Schnitzler and Fuchs [2] argued that ASD is, above all, a disorder of intercorporeality. Studies involving infants later diagnosed with autism revealed atypical physiological responses to the distress of others, such as reduced heart-rate variability [8] and decreased zygomaticus major activity (associated with smiling) when observing emotional facial expressions [9]. These anomalies, emerging prior to the capacity for mentalization, suggest a primary impairment in affective empathy, that is, the ability to feel with another, not just understand them. Phenomenologically, autistic individuals often describe a sense of bodily disconnection during social interactions [2].

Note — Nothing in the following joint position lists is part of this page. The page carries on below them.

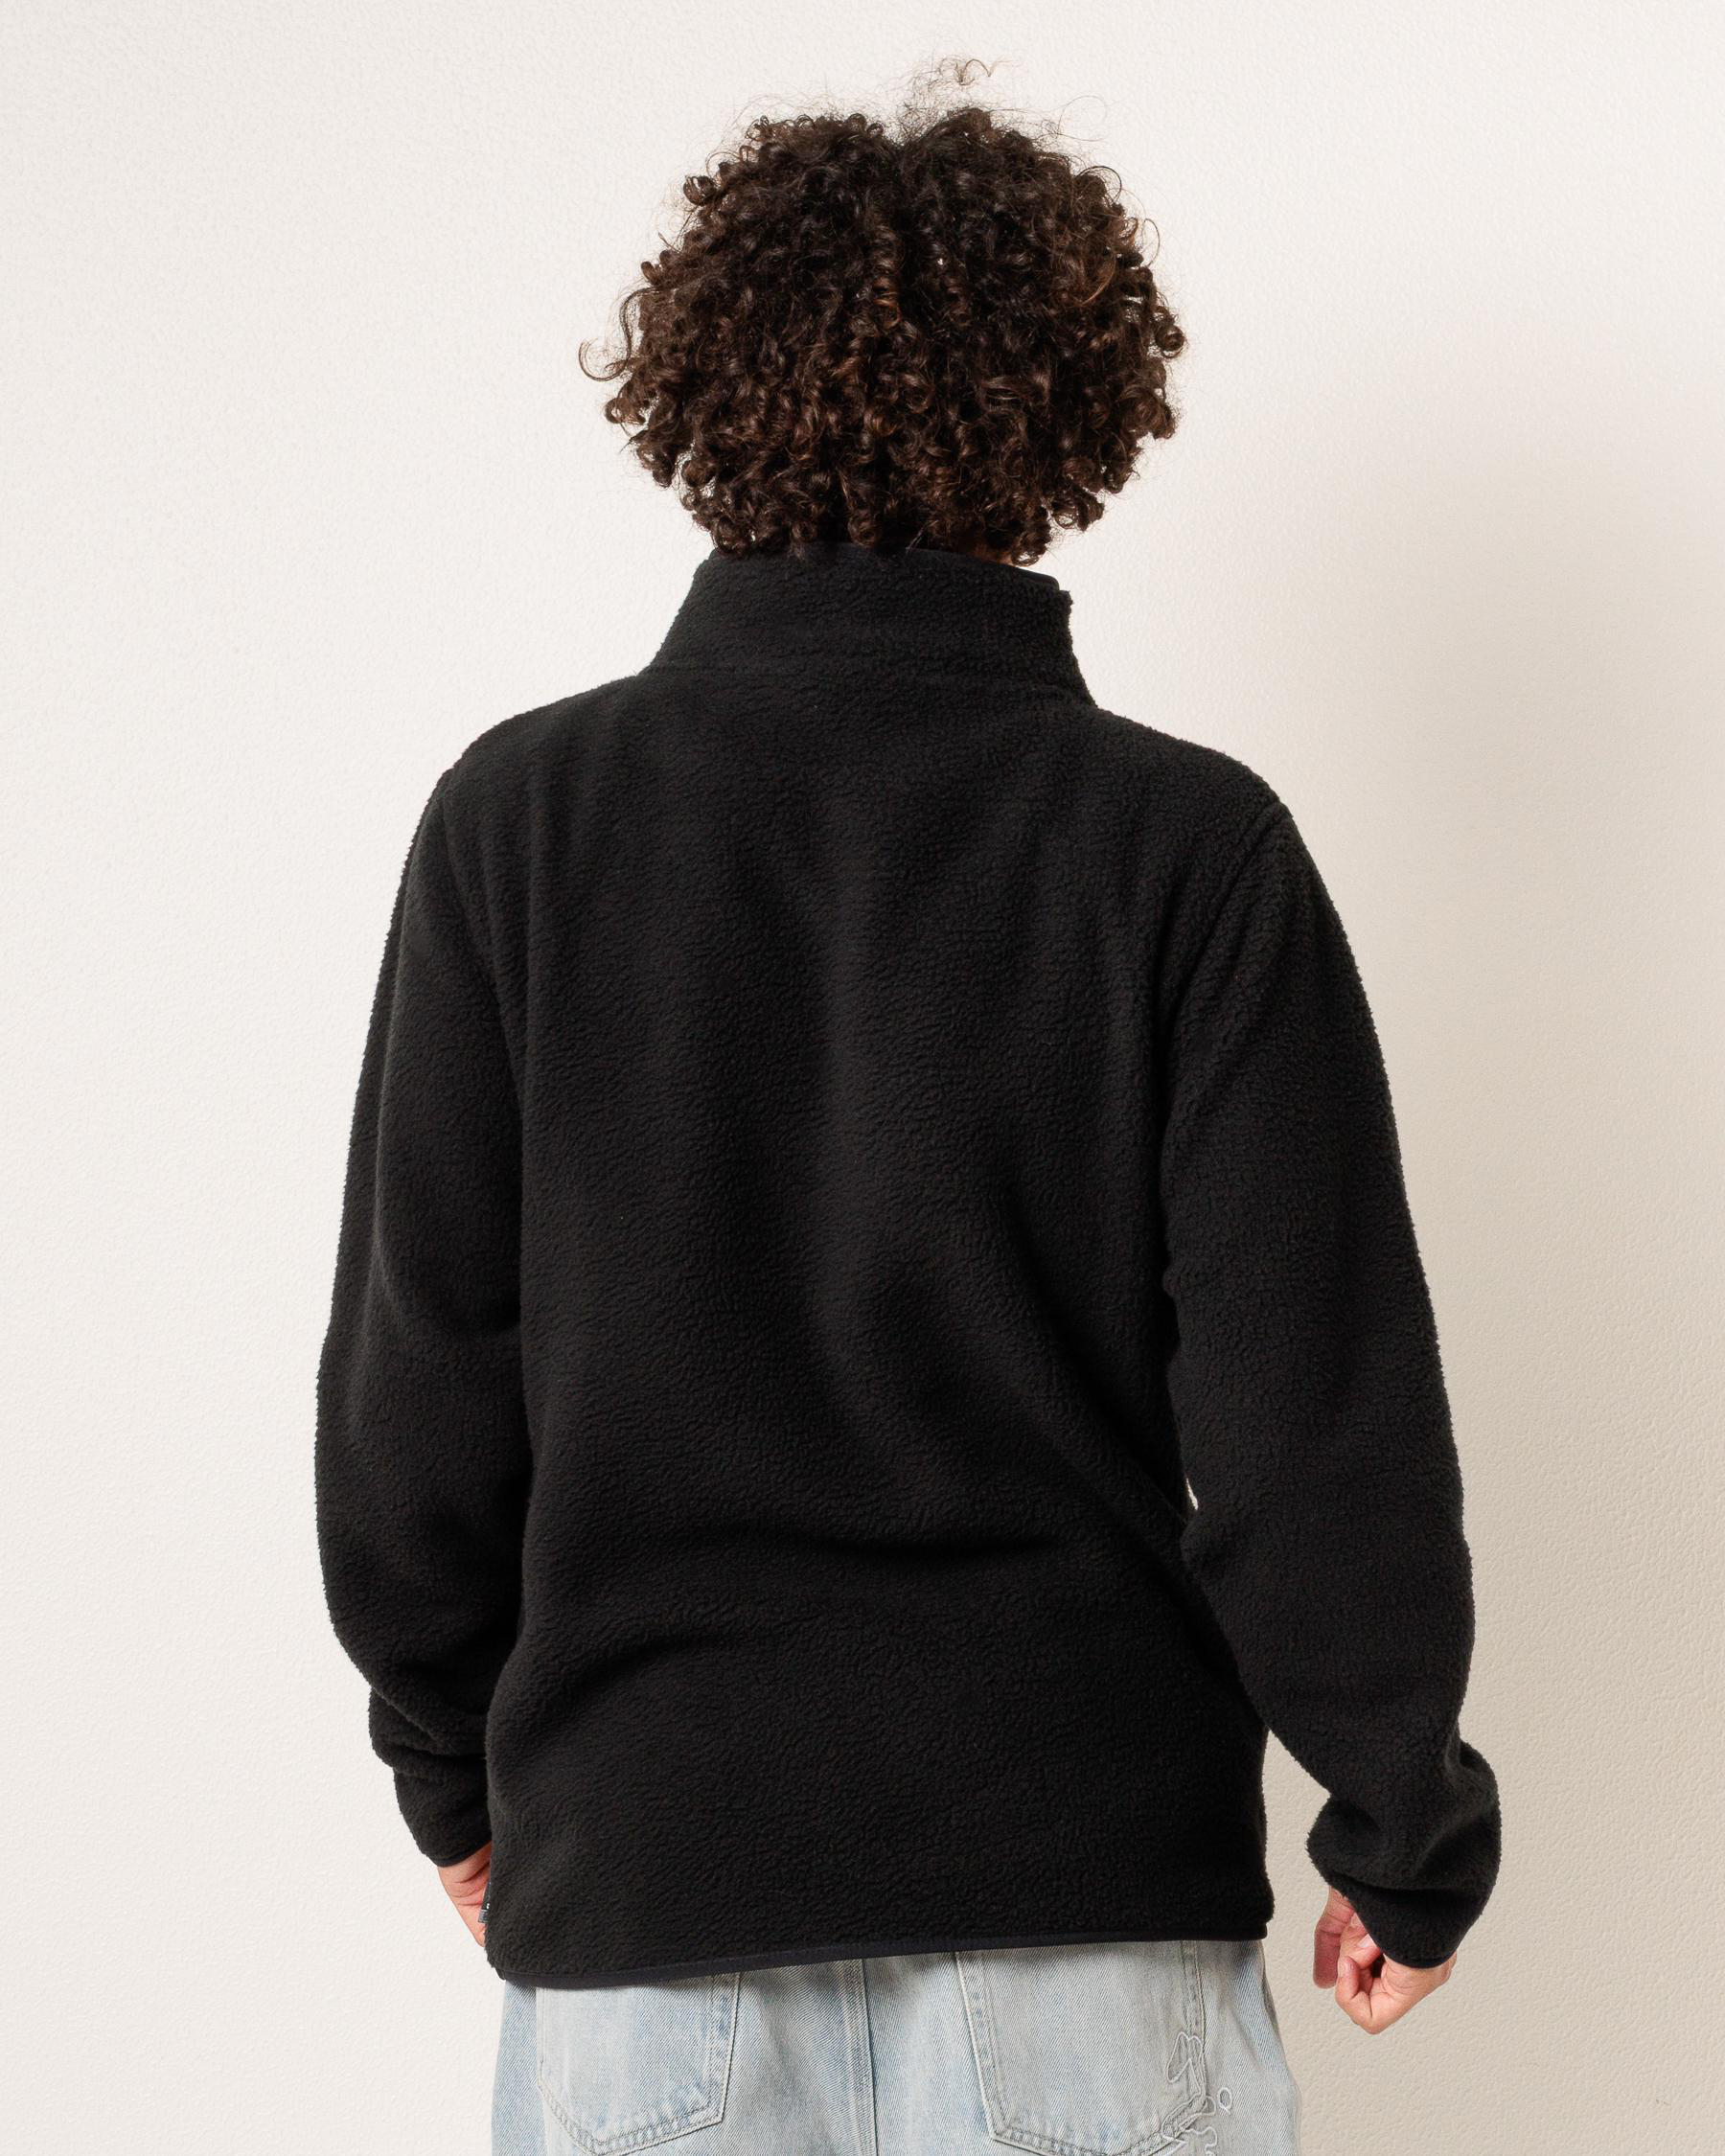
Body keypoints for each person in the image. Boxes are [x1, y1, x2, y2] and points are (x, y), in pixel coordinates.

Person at [314, 79, 1501, 2156]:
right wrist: (1403, 1819)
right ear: (1063, 414)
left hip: (649, 1903)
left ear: (710, 393)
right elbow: (1310, 1405)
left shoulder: (523, 826)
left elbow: (422, 1383)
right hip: (1087, 1910)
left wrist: (450, 1770)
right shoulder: (1185, 849)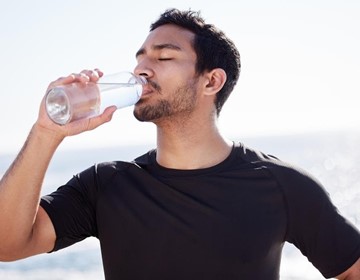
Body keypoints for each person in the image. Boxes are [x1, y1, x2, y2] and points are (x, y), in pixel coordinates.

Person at [0, 8, 359, 280]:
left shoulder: (282, 186)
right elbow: (7, 245)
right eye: (139, 57)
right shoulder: (104, 185)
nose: (142, 69)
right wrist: (47, 132)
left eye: (163, 56)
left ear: (211, 81)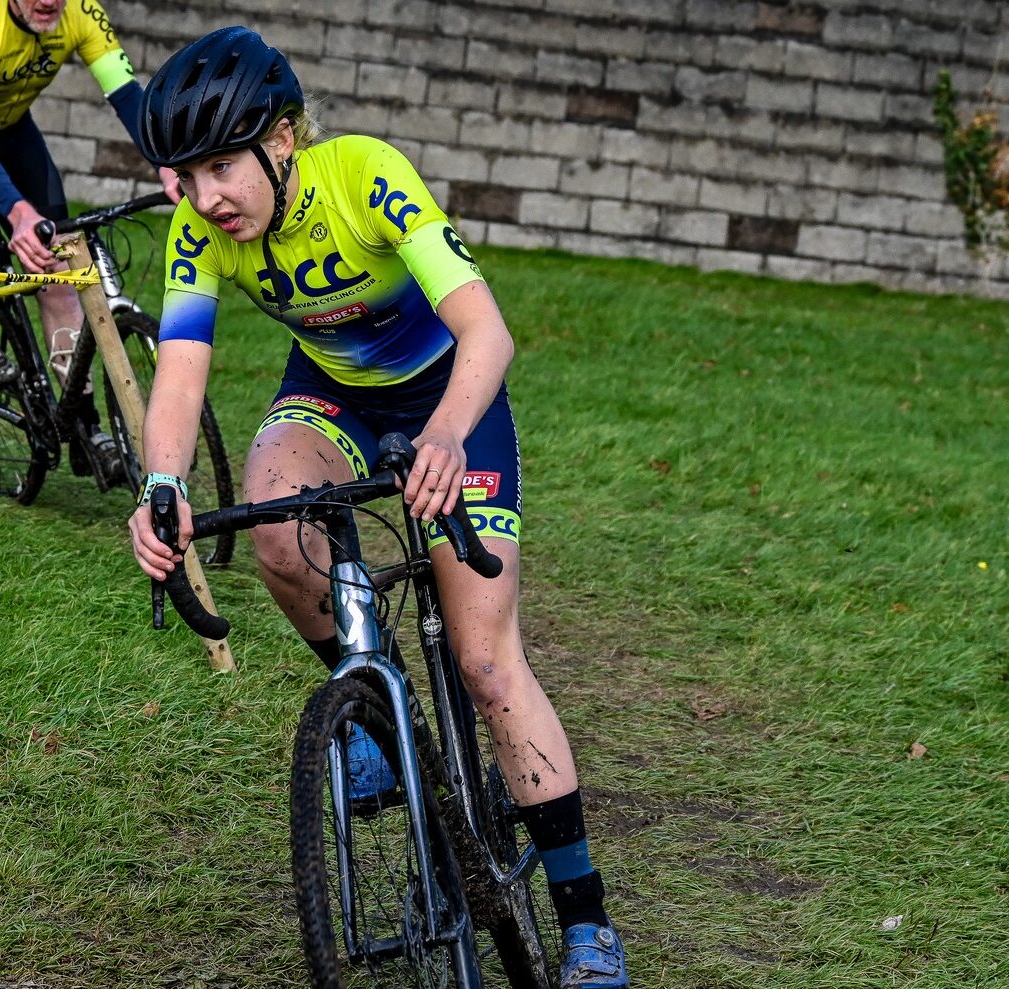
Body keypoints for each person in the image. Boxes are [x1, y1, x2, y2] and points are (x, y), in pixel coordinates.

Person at [125, 26, 628, 989]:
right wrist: (164, 486)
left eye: (223, 166)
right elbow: (181, 372)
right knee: (275, 525)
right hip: (332, 394)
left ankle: (587, 921)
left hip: (450, 398)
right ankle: (381, 712)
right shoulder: (199, 228)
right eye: (187, 175)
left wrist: (442, 434)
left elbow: (486, 327)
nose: (205, 197)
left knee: (486, 659)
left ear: (282, 139)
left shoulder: (365, 176)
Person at [0, 0, 177, 472]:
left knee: (59, 270)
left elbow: (128, 95)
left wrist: (168, 163)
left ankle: (85, 425)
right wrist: (19, 215)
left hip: (7, 127)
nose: (49, 1)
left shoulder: (82, 12)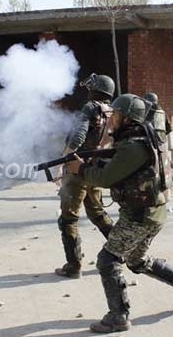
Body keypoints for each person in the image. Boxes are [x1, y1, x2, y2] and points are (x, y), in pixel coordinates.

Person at [67, 93, 173, 333]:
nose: (111, 119)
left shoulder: (133, 145)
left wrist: (82, 169)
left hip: (140, 215)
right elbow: (118, 167)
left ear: (127, 118)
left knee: (108, 260)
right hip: (152, 213)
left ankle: (118, 316)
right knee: (136, 260)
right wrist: (93, 161)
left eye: (116, 115)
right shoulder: (141, 138)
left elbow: (106, 178)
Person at [54, 73, 116, 279]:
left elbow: (78, 137)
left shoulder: (91, 108)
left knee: (68, 219)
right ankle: (120, 251)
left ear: (95, 90)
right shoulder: (113, 111)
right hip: (96, 171)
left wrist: (61, 163)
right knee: (98, 213)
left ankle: (73, 266)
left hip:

This perspective carries significant implications. First, it challenges interventions that prioritize cognitive training of social skills, such as recognizing facial expressions or adhering to social rules. Instead, therapies promoting bodily synchronization, such as Greenspan’s DIR/Floortime model [10], which emphasizes emotional engagement through play, may prove more effective in rebuilding the foundations of affective empathy. Second, this perspective redefines the notion of “social deficit” in autism, which is not merely a failure to understand others, but a lack of resonance with them. This aligns with the “double empathy problem” [11], which posits that connection difficulties are bidirectional, stemming from divergent communication styles between neurodivergent and neurotypical individuals. Finally, this approach challenges stigmas. If affective empathy in autism is atypical but not absent, as a study shows intense emotional responses to specific stimuli have suggested [12], the narrative of “emotional coldness” collapses. Rather than pathologizing, we must create spaces that value alternative forms of connection, whether through art, movement, or assistive technologies that translate emotions into accessible sensory languages.
In summary, autism should be reconceptualized not as a “deficit” in mind-reading, but as a difference in the embodied experience of the social world. This perspective necessitates that psychiatry embrace more holistic models in which body, emotion, and cognition are inseparable. As Merleau-Ponty described [6], the body is our general means of having a world; for autistic individuals, this world may resonate differently, yet it remains profoundly human.